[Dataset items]

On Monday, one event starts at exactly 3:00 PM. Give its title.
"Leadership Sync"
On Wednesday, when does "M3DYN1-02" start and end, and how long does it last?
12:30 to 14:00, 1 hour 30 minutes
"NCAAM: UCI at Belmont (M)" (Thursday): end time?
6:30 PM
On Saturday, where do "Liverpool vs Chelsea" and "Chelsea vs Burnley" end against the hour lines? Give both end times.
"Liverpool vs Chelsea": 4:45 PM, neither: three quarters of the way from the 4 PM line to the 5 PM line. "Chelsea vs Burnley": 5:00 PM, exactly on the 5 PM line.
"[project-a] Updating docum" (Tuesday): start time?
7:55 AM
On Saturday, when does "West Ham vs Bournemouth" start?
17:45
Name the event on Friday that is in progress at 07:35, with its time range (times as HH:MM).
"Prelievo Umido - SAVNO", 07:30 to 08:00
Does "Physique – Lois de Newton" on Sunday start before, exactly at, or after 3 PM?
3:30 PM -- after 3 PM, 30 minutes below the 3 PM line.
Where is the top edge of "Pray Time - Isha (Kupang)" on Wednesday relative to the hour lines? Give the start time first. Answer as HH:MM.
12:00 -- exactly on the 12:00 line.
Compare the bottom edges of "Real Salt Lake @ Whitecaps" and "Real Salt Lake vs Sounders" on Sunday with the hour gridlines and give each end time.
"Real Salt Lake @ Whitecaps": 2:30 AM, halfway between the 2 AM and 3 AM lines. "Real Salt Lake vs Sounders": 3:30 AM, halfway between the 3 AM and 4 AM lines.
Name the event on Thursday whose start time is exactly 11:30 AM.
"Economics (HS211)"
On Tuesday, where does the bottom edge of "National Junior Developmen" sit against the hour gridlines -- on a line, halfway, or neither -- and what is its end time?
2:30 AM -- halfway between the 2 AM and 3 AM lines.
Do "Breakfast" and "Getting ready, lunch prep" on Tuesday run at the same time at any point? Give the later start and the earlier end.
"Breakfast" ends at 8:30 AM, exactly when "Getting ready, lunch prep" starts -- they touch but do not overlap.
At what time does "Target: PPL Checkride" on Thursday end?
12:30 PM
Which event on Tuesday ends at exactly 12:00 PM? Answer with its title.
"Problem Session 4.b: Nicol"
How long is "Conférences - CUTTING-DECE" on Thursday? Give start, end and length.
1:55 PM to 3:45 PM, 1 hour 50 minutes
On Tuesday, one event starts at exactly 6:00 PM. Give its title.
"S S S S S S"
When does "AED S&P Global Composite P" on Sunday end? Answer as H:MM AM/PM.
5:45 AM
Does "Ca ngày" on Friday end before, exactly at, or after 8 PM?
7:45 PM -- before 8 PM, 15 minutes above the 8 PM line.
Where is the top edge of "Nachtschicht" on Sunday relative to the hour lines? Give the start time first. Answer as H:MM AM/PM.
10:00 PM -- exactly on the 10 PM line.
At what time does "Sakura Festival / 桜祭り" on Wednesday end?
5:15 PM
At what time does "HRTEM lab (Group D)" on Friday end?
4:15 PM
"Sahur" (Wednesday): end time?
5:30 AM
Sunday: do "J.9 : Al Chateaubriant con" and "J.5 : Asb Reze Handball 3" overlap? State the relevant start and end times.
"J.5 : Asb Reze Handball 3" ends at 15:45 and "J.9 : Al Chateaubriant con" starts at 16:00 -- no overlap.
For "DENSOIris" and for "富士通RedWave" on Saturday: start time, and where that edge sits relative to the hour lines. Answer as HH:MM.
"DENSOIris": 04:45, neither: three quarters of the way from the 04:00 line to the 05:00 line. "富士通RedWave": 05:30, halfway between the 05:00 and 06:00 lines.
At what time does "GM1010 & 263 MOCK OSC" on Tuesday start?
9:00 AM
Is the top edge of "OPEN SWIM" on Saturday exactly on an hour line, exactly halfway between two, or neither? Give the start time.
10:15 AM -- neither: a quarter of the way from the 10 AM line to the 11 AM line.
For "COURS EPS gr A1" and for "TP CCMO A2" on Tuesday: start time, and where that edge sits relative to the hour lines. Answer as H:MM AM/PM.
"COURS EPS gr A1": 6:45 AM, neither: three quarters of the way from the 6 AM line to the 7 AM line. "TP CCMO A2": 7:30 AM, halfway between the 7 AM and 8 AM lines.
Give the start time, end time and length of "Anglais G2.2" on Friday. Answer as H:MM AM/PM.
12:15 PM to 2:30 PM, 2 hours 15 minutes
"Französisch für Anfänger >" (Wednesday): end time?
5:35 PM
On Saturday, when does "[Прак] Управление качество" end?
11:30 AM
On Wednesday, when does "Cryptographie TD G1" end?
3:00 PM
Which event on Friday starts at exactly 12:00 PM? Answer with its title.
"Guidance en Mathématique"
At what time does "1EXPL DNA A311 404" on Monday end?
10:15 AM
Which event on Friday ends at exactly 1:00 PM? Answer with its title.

**Stated exercise**
Return the lines of the listing verbatim, from the line containing "Which event on Friday starts" through the end of the listing, both ends included.

**Final result**
Which event on Friday starts at exactly 12:00 PM? Answer with its title.
"Guidance en Mathématique"
At what time does "1EXPL DNA A311 404" on Monday end?
10:15 AM
Which event on Friday ends at exactly 1:00 PM? Answer with its title.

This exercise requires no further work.